Judge Anne Egeler in her July 19 order set Friday as the deadline for DCYF to return the men to its facilities.

On July 12, the department announced it had transferred 43 young men, ages 21 to 25, from Green Hill School in Chehalis to the Washington Corrections Center in Shelton, Mason County, without prior notice because of safety concerns related to a “rapidly growing population.”

Under state law passed in 2018, people who receive adult sentences but committed crimes when they were younger than 18 may serve their sentence in DCYF facilities until they turn 25.

The transfer of the 43 young men was preceded by the department’s decision earlier in July to suspend intakes at two of its youth detention centers — Green Hill School and Echo Glen Children’s Center in Snoqualmie — because of overcrowding and staffing shortages.

Officials at Green Hill School reported residents physically fighting staff members, garbage strewn around and broken room windows, with the facility’s population about 30% above capacity.

The suspension of intakes is still in effect.
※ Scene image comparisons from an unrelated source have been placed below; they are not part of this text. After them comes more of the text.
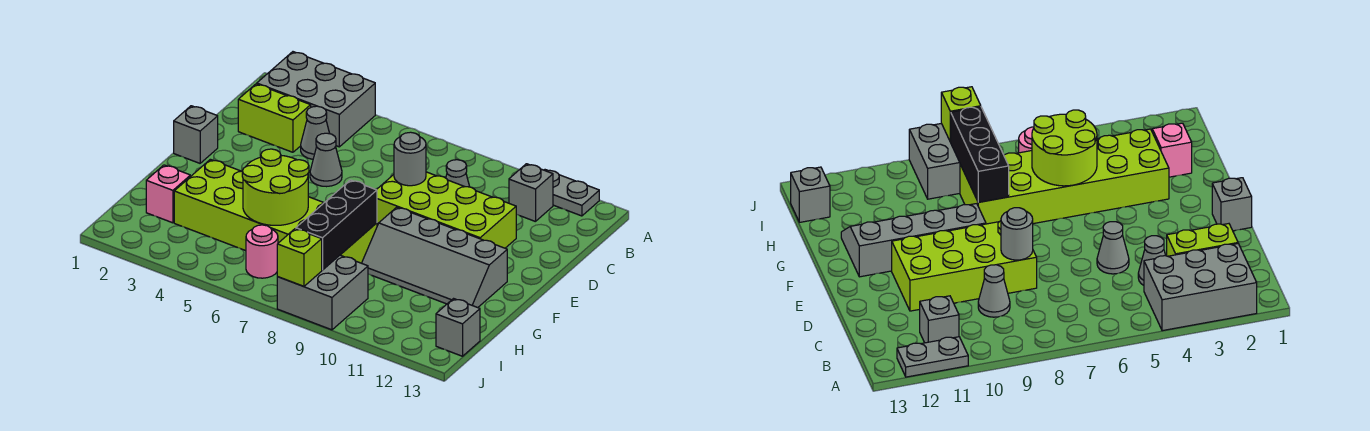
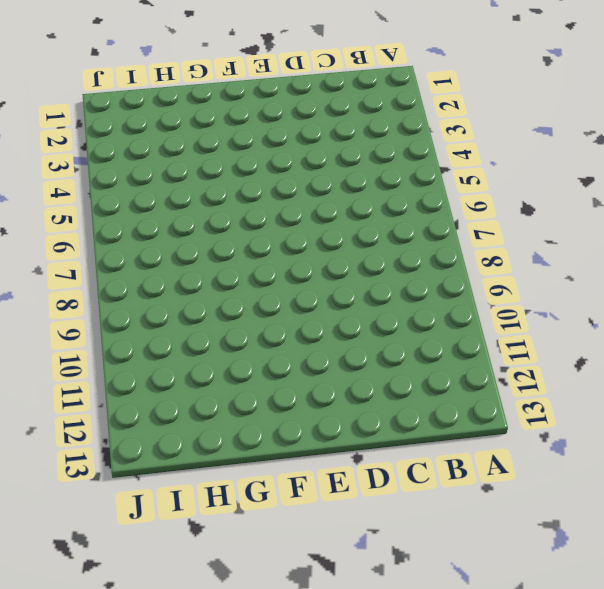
none -> grey brick A2:B4 level 1
none -> grey plate A11:A12 level 1
none -> grey brick B11 level 1

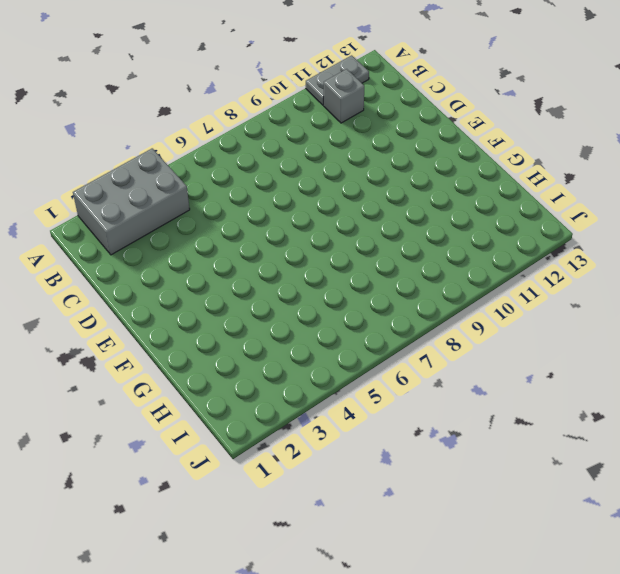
none -> lime brick C2:C3 level 1
none -> grey cone C4 level 1
none -> grey cone C9 level 1

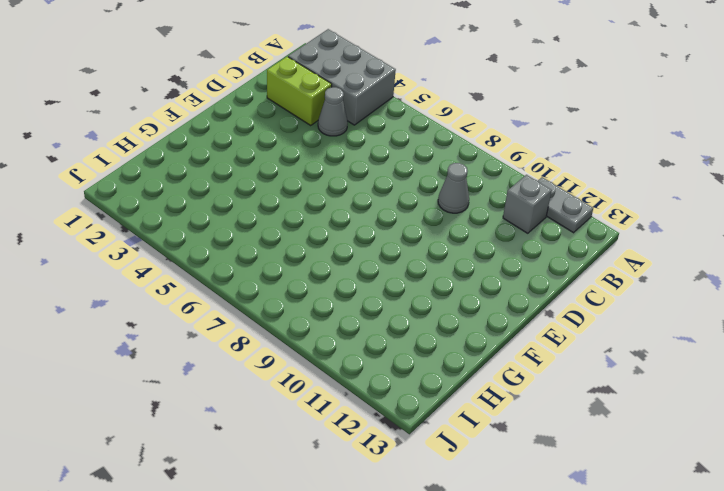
none -> grey cone D5 level 1
none -> lime brick D8:E11 level 1
none -> grey brick E1 level 1

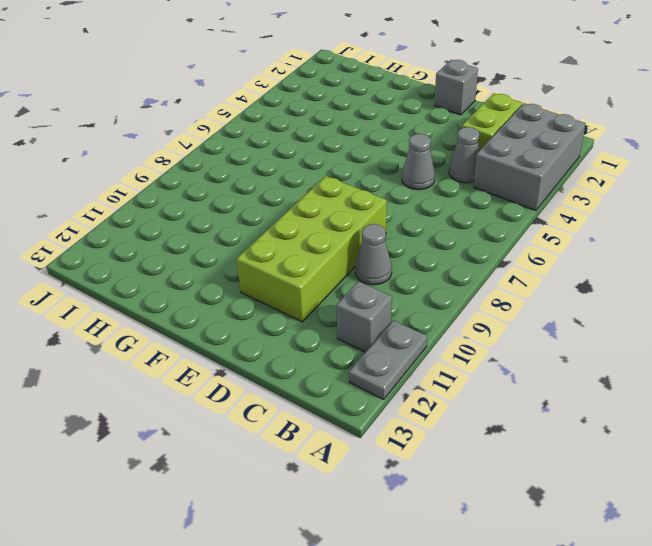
none -> grey slope F9:G12 level 1 top F
none -> lime brick G3:H8 level 1
none -> pink brick H2 level 1

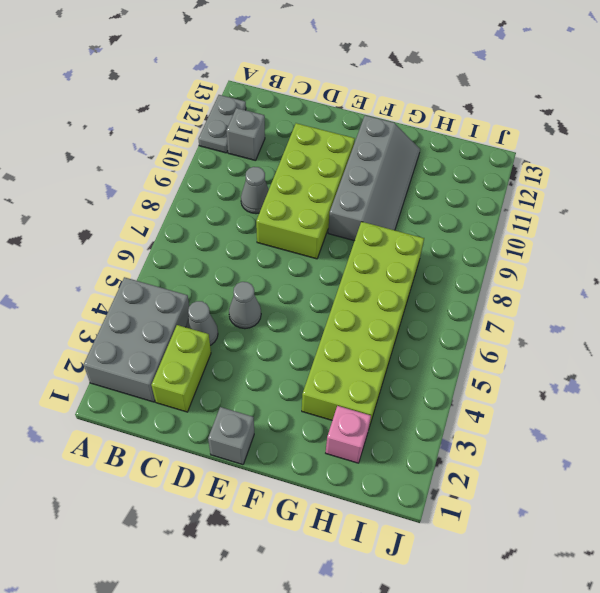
none -> pink round brick I6 level 1
none -> grey brick I8:J9 level 1
none -> grey brick I13 level 1

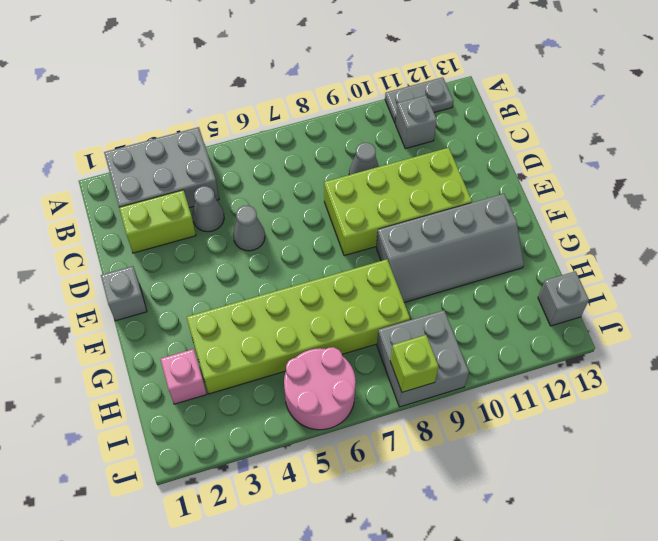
pink round brick I5:J6 level 1 -> pink round brick I6 level 1
none -> grey round brick D8 level 2
none -> lime round brick G5:H6 level 2
none -> black brick G8:I8 level 2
But Egeler had ruled that transferring the 43 young men without due process protections violated a settlement agreement reached less than a year ago with several Green Hill residents.

That legal settlement agreement requires those under DCYF custody receive seven days’ notice of the transfer, a hearing and access to an attorney before being transferred to an adult facility.



In a court filing, DCYF Secretary Ross Hunter said he believed telling residents in advance they would be moved was “too dangerous to pursue” because of the risk of a prison riot.

Law enforcement groups, juvenile advocates and some elected officials have argued the state should have anticipated overcrowding at its facilities.

Attorneys for the department struggled to fight their case that transferring the men back to Green Hill School would risk the safety of everyone at the facility.

DCYF Secretary Ross Hunter did not respond to requests for an interview but wrote in an opinion piece for The Seattle Times that the team is “back to square one.”

Hunter wrote that the overcrowding will result in more fights, assaults on staff, property damage and riots, halting rehabilitation and recreation. He wrote the department was already working on ways to “serve more young people” including opening a new unit at Green Hill.

According to Hunter, Green Hill’s capacity is 180 people. In January 2023, Green Hill held 150 young men. By July 2024, the population reached 240, and Friday transfers will bring the population to 228.

Columbia Legal Services, the legal aid group that represented Green Hill residents in their 2022 lawsuit, wrote in a court motion that the 43 men “should not be held responsible for shouldering the consequences of a state agency’s shortcomings.”

In court filings, Hunter wrote the overcrowding at Green Hill had become “untenable,” with one staff member being hospitalized due to violence among residents.

In May, the King County Department of Public Defense filed a personal restraint petition on behalf of several Green Hill School residents that said the staffing shortages and routine punishment in the facility had led to “unconstitutionally cruel” and illegal conditions of confinement. The petition stated the boys and men were sometimes locked in their rooms all day, and staff often didn’t let them out to use the toilet or made them wait hours.